Passeggiando nella cittadina di

Silmaril
I Racconti

Pennas Luharion
La vera storia di Luharion Caranfinn
(Seconda parte)

di
Luharion


Continuavo a cavalcare a tutta velocità su quell'erba verde e piena di rugiada e sentivo che avrei potuto continuare così per un tempo interminabile, ma il sole ormai aveva percorso più della metà del cielo e quelle che una volta erano le bianche mura di Amrûn parevano ancora ben lontane. Continuai a lungo, ma quando il sole scomparve dietro le montagne orientali decisi di fermarmi. Fermarmi in mezzo a quella pianura non mi sembrava una scelta felice, ma ancora meno lo era correre al buio in mezzo a quelle terre con la possibilità di essere assaliti da Orchetti, Esterling o ancora peggio da qualche altre creatura del male.
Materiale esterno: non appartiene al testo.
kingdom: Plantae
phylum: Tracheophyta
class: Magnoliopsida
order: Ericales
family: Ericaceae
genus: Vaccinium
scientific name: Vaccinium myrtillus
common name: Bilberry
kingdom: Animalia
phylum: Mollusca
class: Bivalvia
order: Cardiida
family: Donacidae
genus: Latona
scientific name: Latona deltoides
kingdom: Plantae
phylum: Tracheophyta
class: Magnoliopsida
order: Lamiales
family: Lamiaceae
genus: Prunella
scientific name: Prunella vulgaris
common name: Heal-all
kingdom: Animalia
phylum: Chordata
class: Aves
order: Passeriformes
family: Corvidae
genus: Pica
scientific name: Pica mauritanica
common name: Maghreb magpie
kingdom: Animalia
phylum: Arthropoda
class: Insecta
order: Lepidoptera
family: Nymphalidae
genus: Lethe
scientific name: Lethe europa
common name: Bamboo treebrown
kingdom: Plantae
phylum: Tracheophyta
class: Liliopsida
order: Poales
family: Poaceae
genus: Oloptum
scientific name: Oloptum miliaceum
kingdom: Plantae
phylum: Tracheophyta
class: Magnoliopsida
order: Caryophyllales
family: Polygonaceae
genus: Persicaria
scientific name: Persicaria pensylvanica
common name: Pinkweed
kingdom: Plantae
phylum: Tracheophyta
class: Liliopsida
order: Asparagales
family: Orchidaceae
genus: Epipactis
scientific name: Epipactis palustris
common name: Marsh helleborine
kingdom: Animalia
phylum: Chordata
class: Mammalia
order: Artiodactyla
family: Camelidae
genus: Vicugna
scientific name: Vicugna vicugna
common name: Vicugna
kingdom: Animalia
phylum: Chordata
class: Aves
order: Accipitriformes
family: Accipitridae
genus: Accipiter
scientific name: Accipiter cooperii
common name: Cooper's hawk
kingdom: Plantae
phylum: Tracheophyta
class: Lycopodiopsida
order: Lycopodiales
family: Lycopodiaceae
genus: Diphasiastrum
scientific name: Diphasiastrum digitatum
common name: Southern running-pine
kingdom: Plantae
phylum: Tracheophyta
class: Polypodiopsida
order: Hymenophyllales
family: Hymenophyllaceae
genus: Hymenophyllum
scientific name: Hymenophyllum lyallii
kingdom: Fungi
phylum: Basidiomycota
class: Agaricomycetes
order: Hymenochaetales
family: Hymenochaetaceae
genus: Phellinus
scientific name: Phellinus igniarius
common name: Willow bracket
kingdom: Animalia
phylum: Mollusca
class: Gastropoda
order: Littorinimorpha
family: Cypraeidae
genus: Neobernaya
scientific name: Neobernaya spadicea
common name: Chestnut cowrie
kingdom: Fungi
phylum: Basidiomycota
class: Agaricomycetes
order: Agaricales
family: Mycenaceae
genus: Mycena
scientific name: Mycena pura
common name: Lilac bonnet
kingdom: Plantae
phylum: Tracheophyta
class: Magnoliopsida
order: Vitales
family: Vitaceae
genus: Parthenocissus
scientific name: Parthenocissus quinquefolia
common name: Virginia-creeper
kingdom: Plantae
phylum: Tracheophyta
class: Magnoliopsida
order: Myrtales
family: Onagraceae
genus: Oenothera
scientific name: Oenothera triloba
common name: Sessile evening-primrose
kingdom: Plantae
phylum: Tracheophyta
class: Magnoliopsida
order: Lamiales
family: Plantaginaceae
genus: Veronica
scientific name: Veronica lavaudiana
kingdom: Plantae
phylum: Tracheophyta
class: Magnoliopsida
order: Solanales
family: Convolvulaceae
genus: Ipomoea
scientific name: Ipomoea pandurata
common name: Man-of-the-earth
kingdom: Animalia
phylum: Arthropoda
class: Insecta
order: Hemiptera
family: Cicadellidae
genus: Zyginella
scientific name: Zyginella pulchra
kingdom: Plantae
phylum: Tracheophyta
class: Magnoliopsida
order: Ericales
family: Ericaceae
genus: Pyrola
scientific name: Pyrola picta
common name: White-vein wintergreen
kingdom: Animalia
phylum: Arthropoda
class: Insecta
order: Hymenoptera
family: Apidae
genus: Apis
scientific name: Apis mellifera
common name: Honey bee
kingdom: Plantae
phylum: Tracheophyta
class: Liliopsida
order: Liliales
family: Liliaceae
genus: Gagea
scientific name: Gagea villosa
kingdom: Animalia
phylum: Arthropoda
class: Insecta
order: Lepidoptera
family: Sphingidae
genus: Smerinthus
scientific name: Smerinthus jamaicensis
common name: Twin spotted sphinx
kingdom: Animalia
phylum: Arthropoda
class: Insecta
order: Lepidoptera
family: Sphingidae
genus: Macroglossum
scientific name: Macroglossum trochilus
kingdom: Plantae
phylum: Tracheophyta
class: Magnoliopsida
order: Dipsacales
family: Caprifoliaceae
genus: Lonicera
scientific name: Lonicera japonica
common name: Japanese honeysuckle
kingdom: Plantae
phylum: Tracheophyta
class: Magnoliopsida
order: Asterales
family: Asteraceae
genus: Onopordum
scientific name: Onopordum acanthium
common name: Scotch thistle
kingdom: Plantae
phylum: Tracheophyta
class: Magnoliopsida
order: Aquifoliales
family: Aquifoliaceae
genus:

Nella pianura non c'era neanche un sasso dietro cui nascondersi e, benché riluttante, fui costretto a mettere l'accampamento nel mezzo del nulla più assoluto. Mangiai qualcosa controvoglia e, assalito da mille pensieri, decisi di dormire un po'. Ma nella notte i pensieri non terminarono...

"Al di là dell'ampia finestra del palazzo la grande verde pianura è piena di Orchetti, Esterling e chissà quale altro servitore di Melkor, eppure là in mezzo c'è qualcuno che conosco. Oh no! Non può essere lei! Ma come è possibile?!"
Questi sono i pensieri di Luharion Caranfinn, Primo Cavaliere di Amrûn, mentre davanti a lui le candide mura vengono assalite da una moltitudine di nere figure. I suoi movimenti sono rapidi, prende i pezzi della sua armatura, li indossa e quindi si dirige al fianco del letto dove poco prima era seduto e impugna la sua spada Rillach. La tiene con due mani, poi automaticamente la destra si posa sull'elsa e la sfodera un poco. Una luce accecante. Caldo sul viso...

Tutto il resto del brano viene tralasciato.